Pim Veefkind (Studentnummer = 2324822)

Thomas Rothe (Studentnummer = 1930443)

Simulation Data

The raw data from simulations of the report (and beyond) can be found in the subfolder: ./experiments/data/

Usage of simulation code

The main folder of this readme file contains the core code components for the NQS Time Evolution, OTOC computation and plotting routines. The code can only be run by so-called experiment scripts (or experiments). Note that 3.7 <= python version <= 3.9 is required!

Run Prepared NQS simulation experiments:

Prepared and modifiable experiment scripts can be found in the experiments folder. Those include the scripts used for simulating cases presented in figures of the accompanying report. The scripts can be run as usual with any python environment within the required python version range.

For example:

python ./experiments/basic_TD_exp.py

Run custom NQS simulation experiments from scratch:

Create an own experiment (script) in the experiments subfolder and always include the following header:

from pickle import NEXT_BUFFER
import sys, os
from time import time
sys.path.append(os.path.join(sys.path[0],'..'))

from TFIM import *
from NQS_RBM import *
from TD_NQS_RBM import *
from PLOTTING import *
from netket_f.netket import Netket

np.random.seed(12)

EXPERIMENTS_PATH = sys.path[0]
RESULTS_PATH = EXPERIMENTS_PATH + "/data/" 

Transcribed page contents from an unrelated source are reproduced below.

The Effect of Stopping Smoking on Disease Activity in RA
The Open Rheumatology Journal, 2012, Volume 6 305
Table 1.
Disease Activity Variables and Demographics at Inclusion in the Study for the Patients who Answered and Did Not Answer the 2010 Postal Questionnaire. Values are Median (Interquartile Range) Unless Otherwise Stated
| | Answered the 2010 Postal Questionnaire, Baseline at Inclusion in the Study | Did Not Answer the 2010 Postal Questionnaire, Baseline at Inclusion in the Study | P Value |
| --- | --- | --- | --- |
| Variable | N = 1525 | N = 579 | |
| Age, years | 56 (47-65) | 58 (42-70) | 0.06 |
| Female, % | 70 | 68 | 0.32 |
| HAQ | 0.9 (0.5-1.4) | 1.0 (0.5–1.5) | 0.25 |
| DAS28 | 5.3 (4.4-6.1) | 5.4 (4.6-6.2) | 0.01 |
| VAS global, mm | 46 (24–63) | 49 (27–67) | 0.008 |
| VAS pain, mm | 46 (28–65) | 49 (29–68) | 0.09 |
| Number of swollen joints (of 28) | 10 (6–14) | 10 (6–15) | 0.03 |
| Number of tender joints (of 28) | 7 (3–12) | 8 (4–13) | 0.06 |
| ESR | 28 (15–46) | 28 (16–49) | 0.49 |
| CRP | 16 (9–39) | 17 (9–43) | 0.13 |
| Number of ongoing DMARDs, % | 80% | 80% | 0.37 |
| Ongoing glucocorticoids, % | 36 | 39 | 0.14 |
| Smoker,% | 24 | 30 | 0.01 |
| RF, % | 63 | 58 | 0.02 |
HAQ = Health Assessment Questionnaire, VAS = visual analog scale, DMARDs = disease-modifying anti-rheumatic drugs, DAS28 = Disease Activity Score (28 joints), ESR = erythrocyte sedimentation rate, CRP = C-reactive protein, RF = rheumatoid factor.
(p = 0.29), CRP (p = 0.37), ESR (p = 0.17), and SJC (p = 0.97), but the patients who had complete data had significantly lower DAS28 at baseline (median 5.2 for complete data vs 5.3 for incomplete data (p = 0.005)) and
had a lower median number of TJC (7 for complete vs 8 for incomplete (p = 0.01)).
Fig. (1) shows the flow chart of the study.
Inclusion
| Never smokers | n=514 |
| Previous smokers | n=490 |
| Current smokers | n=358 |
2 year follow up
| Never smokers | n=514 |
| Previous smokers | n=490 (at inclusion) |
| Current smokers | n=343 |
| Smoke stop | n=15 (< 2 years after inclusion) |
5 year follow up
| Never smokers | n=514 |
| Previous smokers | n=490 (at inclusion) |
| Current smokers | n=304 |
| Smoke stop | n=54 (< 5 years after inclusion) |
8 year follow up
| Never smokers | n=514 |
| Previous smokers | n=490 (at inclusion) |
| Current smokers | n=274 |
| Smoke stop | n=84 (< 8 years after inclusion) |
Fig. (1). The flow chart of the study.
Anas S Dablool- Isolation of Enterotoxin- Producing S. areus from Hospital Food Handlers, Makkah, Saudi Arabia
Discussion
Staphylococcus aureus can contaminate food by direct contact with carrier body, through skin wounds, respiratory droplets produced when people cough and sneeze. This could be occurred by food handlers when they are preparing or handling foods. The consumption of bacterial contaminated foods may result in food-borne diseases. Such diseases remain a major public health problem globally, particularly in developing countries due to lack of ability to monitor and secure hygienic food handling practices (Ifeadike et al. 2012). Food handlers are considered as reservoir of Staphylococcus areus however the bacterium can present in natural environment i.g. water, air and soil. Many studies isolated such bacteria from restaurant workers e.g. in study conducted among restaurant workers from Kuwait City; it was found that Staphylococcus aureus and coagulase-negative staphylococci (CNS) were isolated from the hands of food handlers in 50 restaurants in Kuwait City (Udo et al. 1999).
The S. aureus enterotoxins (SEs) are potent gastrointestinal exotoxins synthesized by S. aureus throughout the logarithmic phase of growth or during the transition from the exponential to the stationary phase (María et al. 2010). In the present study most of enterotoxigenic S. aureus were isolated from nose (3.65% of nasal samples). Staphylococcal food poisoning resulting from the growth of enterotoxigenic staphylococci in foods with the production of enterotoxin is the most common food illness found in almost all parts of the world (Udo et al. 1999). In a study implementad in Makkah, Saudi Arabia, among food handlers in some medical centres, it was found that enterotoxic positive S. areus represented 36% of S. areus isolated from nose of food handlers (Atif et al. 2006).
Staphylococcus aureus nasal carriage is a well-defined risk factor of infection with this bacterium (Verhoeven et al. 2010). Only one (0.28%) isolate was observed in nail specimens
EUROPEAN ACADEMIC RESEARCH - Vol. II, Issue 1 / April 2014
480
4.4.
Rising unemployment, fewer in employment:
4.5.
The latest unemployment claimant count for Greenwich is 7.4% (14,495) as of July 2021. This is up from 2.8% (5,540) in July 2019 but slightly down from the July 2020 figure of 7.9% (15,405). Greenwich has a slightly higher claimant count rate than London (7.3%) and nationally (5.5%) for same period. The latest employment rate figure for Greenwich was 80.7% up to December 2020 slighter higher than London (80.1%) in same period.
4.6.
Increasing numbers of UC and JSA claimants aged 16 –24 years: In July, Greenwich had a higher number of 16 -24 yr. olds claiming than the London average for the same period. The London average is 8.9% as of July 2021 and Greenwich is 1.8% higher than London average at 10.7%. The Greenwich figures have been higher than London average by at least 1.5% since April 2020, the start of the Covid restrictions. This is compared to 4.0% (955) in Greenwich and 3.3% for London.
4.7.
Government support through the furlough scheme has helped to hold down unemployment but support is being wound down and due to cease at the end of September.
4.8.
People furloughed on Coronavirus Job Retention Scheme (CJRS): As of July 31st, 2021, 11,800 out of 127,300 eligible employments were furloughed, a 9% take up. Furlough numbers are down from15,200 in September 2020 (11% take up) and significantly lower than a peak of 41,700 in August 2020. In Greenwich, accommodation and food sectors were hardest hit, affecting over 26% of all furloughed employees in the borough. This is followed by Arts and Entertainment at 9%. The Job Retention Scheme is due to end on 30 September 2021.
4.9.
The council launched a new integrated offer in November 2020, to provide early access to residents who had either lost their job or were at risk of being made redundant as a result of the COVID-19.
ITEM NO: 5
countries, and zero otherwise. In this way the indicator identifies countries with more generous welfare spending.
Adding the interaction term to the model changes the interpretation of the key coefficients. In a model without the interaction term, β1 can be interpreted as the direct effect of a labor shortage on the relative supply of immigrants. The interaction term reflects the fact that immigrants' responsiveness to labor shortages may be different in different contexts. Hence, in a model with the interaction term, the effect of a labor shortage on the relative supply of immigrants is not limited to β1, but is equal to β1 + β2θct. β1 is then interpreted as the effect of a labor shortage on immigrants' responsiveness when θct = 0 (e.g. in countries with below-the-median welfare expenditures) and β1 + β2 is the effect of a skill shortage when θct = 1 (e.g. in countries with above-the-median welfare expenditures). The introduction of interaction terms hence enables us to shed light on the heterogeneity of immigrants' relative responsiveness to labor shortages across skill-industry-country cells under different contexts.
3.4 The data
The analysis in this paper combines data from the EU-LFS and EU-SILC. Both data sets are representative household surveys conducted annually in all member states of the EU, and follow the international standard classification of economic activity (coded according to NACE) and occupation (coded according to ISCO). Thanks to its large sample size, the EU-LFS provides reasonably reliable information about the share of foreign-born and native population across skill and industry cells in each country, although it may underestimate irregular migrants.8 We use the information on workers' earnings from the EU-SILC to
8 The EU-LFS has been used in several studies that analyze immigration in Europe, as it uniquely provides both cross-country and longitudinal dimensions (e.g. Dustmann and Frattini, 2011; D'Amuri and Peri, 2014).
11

Subsequently one can create an hamiltonian object (only 1D TFIM currently supported):

H = TFIM(h=0.5, g=0.5)
  1. For time independent simulations / ground state calculations: Create a NQS_RBM object and calculate, for example, the ground state:
nqs_model = NQS_RBM(...)
nqs_results = nqs_model.get_RBM_GS(...)

  1. For time dependent simulations / time evolutions: Create an TD_NQS_RBM object and run a time evolution with an output variable:
td_nqs_model = TD_NQS_RBM(...)
time_evol_output = td_nqs_model.evolute_quench(...)
  1. For OTOC compuations: Create an OTOC object and run the otoc computation:
otoc_calculator = OTOC(...)
otoc_output = otoc_calculator.compute_efficient(...)

Optionally, you can include in any of these cases a NetKet and qutip computation within the same scripts!!

For example, you can get the time evoluted expectation value of mean sigma_x per spin:

netket_obj = Netket(...)
netket_obj.calc_ground_state(...)
Sx_netket = netket_obj.quench_evolve(....)
Sx_qutip = netket_obj.quench_evolve_exact(...)

For further ideas / how-to's on including NetKet and Qutip: see the readily prepared experiments in the experiments folder.